“Thanks, but I think I’m good.”

That was my naive, dismissive response to a CPA from the church I was a part of. He volunteered to help get our church plant established as a 501(c)3 organization, write our bylaws, and a bunch of other things I had no idea about that I was sure I didn’t need help with.

 

The legalities of church planting were some of the furthest things from my mind at the beginning. Vision, passion, Bible teaching, evangelism… those were the things I wanted to focus on. After all, those are the things God is focused on, right? Yes, but there’s a catch.

 

Reaching people requires resources.

Resources require stewardship.

Stewardship requires faithfulness (see 1 Corinthians 4:2).

It’s the nature of the beast.

 

I wish business and buildings and budgets had nothing to do with church, but if we’re going to be successful in funneling resources into reaching people, buying buildings, and paying staff, we have to be good at this technical, legal, administrative side of ministry.

 

Ministry has a business side.

You can run a Bible study potluck out of your house till Jesus comes back, but to build a church and function legally within our culture, we have to recognize and be faithful with the business side of the church. You cannot afford to ignore it or do it halfheartedly.

 

Make sure those who handle the money are trustworthy and experienced.

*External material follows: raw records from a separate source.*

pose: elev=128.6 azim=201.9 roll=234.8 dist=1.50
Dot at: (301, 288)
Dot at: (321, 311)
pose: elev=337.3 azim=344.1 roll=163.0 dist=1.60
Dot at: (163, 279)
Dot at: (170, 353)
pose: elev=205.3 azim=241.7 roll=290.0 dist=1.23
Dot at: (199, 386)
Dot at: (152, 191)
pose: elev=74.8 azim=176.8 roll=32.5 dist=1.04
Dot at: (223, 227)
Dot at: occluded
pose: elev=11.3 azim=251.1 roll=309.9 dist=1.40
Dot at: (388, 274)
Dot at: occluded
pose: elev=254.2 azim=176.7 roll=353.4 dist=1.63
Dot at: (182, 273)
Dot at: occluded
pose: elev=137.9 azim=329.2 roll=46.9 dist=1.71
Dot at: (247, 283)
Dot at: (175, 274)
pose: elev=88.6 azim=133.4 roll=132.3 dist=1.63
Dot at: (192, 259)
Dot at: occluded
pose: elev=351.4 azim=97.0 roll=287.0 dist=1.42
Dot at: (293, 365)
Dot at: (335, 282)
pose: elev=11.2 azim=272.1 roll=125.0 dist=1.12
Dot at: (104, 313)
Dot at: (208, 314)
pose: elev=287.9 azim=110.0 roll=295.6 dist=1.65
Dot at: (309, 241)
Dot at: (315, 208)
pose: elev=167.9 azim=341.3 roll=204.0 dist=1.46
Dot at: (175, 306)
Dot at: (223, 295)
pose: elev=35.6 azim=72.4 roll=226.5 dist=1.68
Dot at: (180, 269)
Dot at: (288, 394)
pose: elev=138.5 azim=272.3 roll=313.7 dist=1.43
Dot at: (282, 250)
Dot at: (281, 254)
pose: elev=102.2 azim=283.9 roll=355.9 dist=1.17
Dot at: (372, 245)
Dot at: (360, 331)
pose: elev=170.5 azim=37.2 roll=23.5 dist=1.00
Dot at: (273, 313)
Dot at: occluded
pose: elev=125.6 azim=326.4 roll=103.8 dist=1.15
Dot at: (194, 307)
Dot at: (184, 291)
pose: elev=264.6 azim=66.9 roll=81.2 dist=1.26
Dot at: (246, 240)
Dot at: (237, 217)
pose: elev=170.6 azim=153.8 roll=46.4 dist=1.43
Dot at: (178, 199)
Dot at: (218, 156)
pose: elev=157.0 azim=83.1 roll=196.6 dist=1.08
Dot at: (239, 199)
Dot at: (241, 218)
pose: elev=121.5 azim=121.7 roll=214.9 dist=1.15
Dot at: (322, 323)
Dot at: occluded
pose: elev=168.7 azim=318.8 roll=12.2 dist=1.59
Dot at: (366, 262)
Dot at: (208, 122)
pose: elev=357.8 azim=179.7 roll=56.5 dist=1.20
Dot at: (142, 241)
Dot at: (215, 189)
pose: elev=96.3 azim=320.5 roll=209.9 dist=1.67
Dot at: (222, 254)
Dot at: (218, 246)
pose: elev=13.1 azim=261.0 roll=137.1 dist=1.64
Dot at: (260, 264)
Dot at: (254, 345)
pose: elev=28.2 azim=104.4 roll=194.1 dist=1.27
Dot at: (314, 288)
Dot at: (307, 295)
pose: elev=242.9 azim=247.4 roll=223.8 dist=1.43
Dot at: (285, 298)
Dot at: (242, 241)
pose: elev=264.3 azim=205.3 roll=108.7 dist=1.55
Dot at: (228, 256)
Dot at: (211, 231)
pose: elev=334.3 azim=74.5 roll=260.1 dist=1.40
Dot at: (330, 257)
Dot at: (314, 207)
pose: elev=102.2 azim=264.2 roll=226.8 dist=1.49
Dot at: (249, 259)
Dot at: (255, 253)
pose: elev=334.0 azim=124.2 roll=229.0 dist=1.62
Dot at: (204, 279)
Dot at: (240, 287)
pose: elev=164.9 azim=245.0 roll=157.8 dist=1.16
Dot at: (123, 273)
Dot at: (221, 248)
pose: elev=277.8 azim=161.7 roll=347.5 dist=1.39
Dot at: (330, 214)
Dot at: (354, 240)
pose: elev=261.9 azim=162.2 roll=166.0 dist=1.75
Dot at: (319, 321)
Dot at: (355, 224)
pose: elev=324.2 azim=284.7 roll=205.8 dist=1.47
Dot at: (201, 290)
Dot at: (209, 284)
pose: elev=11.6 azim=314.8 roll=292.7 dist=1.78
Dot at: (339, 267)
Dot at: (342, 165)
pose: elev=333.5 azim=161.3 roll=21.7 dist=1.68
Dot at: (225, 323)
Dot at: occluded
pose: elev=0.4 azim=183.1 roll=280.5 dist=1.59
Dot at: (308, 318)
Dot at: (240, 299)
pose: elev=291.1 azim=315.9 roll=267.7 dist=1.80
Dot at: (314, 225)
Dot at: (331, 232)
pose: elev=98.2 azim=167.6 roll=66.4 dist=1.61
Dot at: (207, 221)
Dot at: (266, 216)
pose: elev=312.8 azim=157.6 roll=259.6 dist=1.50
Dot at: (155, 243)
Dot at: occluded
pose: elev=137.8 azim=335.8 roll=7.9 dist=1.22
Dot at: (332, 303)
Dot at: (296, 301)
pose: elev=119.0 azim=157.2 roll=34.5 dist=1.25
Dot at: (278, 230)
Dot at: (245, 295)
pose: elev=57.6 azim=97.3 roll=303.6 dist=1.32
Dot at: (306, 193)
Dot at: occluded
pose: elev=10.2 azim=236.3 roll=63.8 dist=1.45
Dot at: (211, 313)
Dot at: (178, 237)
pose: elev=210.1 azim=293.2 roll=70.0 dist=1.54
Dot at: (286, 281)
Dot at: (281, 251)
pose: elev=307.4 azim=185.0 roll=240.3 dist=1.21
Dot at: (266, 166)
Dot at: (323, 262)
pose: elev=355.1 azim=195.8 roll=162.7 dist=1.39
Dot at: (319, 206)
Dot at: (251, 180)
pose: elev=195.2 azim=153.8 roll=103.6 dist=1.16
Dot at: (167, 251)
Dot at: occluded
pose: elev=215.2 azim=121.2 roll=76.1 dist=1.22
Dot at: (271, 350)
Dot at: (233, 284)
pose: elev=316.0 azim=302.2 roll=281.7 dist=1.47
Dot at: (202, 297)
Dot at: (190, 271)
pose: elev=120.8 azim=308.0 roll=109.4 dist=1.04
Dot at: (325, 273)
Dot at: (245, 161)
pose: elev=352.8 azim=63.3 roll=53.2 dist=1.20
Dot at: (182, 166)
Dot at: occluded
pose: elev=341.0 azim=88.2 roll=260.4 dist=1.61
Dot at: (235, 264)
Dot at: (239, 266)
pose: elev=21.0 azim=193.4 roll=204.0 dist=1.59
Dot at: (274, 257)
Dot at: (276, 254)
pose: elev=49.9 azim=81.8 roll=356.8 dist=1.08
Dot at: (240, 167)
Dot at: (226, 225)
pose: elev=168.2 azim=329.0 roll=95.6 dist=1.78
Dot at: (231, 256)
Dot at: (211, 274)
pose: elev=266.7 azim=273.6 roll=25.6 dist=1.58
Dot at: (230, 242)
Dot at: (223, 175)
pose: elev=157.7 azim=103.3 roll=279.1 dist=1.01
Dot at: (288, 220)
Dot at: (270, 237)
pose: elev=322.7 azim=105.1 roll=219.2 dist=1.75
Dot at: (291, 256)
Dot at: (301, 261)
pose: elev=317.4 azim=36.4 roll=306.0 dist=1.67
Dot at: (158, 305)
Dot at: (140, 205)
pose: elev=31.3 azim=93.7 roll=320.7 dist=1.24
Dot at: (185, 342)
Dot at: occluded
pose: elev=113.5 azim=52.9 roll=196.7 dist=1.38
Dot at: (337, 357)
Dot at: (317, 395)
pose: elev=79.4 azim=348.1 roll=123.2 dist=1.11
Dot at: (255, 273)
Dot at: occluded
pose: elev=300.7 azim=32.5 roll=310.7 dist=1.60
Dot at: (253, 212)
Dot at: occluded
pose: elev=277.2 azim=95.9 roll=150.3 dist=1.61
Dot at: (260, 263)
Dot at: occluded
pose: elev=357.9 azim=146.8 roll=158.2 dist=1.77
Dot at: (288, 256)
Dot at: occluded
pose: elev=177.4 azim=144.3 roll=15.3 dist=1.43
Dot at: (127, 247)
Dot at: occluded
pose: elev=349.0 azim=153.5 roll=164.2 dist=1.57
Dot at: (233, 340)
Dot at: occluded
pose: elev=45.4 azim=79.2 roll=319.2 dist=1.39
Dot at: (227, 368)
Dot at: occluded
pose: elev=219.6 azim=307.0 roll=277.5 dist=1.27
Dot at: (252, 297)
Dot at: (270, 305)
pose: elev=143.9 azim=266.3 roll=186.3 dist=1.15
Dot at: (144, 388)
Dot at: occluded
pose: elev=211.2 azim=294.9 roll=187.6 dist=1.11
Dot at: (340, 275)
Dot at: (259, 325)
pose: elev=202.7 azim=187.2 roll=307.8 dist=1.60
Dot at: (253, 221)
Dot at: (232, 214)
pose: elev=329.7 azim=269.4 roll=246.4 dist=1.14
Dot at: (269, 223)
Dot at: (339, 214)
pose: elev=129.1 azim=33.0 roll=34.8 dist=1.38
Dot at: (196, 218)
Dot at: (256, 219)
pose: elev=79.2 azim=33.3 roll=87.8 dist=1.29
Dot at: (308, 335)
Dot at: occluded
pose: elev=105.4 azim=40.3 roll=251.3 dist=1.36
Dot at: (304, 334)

You should know them, trust them, and they should have a track record of integrity. There’s a lot that can be said here about best accounting practices, checks and balances, etc., but I’m not here to write an accounting handbook. Just know this: Getting the right people in these key positions can make or break you.

 

Build a board who will support and guide you.

Apart from the fact that a Board of Directors is required for all 501(c)3 organizations, your Board can be one of your greatest allies and support systems. A word of warning: Giving power is easy; Removing power can be ugly. Be prayerful and careful who you appoint to a position of leadership and authority.

 

Make sure you have legal council.

I waited way too long to secure a lawyer for our church. I’d recommend a Christian (if at all possible) lawyer who knows the laws in your state and city and who can advise you and your Board on legal matters and, preferably, even real estate. Our attorney is all of those things + a pot of gold. He’s joined a few board meetings and helped us navigate some tricky terrain. It would be great if you didn’t need an attorney, but don’t kid yourself. People will surprise you.

 

Back to that CPA…

“Hey! About that offer you made me a while back… I think I could use some help after all.” Once I came to my senses and realized I had a professional CPA offering to help me be legal and setup for success, I jumped at the opportunity. Here’s the cool part: I asked him to join my board as a legality at first, but he’s turned into one of the longest-lasting and most influential board members I have. Ten years running, and I couldn’t be more thankful for his help and influence. The right people in the right places are worth their weight in gold (which should be accounted for, budgeted, and reported to the IRS!).

 

If you’re like me, the business side of church is boring and over your head. Do your best to be as well-versed as possible in business, budgets, and legal matters, and make sure to surround yourself with people who are much smarter than you when it comes to these things!